== Texte à lire ==

La miniature représentant les deux fils de l’illustre maréchal Masséna (1758 – 1817), Jacques Prosper et François Victor, fut peinte par un des artistes les plus talentueux et les plus célèbres dans cet art, Jean-Baptiste Jacques Augustin (1759-1832), originaire de Saint-Dié-des-Vosges et actif à Paris à partir de 1781.
Pratiquement dix ans après avoir réalisé le portrait du général (1797), Augustin exécuta ce double portrait au charme irrésistible, une œuvre qui compte parmi les plus belles productions de l’artiste. Jacques Prosper (1793 – 1821), l’aîné, est assis sur une chaise et enlace du bras gauche la taille de son jeune frère François Victor (1799 -1863). Il tient dans sa main droite un brin de laurier, symbole des nombreux succès militaires de son père.
La miniature, enchâssée sur une boîte en écaille et en or, fut très vraisemblablement exposée au Salon de 1806, année de sa réalisation. Il est vrai qu’elle n’est pas mentionnée dans le livret du Salon mais, grâce au texte rédigé par Chaussard pour le Pausanias français, on apprend qu’Augustin exposa une miniature représentant deux enfants : Ces deux enfants sont peut-être plus brillants que la nature elle-même : hâtons-nous d’avertir cet habile artiste et de l’inviter […] à ne point céder à l’aveugle amour propre des parens [sic] toujours prêts à s’écrier comme le hibou de la fable : Mes petits sont mignons…. (Pierre Jean-Baptiste Chaussard, Le Pausanias français, Paris, 1806, p. 375). Malgré cette critique, qui nous semble peu justifiée, la miniature devait attirer l’admiration des visiteurs du Salon, et rien d’étonnant à ce que l’artiste, à l’occasion de cette exposition de 1806, ait été récompensé par Vivant Denon d’une médaille d’or !

===
== Données brutes ==

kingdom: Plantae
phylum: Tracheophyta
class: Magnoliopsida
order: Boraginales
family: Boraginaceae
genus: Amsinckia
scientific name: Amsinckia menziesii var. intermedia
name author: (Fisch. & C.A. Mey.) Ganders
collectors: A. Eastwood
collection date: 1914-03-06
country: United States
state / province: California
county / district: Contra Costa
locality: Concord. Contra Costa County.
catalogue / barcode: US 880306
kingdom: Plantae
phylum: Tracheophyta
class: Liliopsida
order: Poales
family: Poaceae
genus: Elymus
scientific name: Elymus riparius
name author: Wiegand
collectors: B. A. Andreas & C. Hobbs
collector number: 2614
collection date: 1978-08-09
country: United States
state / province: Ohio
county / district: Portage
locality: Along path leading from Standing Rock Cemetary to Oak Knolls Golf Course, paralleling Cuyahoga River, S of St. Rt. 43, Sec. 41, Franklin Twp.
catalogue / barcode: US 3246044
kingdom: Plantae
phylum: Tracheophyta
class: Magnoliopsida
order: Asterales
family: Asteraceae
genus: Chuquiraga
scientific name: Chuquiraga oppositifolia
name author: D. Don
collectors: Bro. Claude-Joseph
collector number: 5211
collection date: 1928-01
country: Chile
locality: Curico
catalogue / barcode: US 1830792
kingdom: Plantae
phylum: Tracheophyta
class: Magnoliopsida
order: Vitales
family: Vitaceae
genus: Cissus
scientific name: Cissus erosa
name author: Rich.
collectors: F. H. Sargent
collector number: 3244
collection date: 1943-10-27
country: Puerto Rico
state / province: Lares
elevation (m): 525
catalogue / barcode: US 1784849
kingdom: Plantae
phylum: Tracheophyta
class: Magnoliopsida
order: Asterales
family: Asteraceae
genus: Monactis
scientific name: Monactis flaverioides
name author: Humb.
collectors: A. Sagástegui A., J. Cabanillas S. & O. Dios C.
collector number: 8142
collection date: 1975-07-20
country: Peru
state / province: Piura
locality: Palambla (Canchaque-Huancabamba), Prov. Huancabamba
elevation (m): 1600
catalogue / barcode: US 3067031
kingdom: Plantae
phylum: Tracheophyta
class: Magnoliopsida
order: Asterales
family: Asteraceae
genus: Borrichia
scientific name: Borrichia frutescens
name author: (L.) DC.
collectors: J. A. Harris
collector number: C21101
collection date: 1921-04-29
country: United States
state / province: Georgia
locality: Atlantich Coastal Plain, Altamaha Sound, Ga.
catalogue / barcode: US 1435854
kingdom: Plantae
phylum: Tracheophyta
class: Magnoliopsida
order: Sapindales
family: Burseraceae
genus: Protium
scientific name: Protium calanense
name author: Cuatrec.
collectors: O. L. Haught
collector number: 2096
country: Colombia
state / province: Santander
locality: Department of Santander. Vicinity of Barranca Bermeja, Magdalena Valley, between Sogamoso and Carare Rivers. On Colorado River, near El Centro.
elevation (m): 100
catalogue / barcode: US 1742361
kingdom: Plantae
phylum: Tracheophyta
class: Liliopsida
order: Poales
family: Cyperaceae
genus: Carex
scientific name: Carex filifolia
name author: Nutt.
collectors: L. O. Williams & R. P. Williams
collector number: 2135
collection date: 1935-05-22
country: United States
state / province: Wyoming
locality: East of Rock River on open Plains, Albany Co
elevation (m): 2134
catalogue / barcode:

===

Exercices à faire:
A: Relevez toutes les personnes désignées par leur nom dans le texte sur la miniature des fils de Masséna.
B: Écrivez la suite du texte sur la miniature des fils de Masséna après sa dernière phrase.

Corrigé:
A:
- Masséna
- Jacques Prosper
- François Victor
- Jean-Baptiste Jacques Augustin
- Pierre Jean-Baptiste Chaussard
- Vivant Denon

B:
François Victor Masséna, deuxième duc de Rivoli et troisième prince d’Essling, devint plus tard ornithologue. Sa collection de plus de douze mille espèces intégra celle de l’Académie de Sciences Naturelles de Philadelphie. Il eut quatre enfants avec Anne de Belle. Son frère, Jacques Prosper, qui mourut alors qu’il n’avait que 28 ans, resta célibataire et n’eut aucune descendance.
Augustin fut un innovateur pour la miniature française. Avec beaucoup de soin et de minutie, il prêtait attention à chaque détail et en faisait ressortir les reliefs ; rien n’est estompé. Comme les maîtres flamands du Moyen Âge, il plaçait dans la composition un élément à côté de l’autre, invitant l’œil du spectateur à apprécier chaque détail.
Bernd Pappe
Historien de l’art et restaurateur
avril 2010
Commissaire de l’exposition « Jean-Baptiste Jacques Augustin. Peintre en miniature », au musée Pierre Noël à Saint-Dié des Vosges(17 avril – 20 juin 2010)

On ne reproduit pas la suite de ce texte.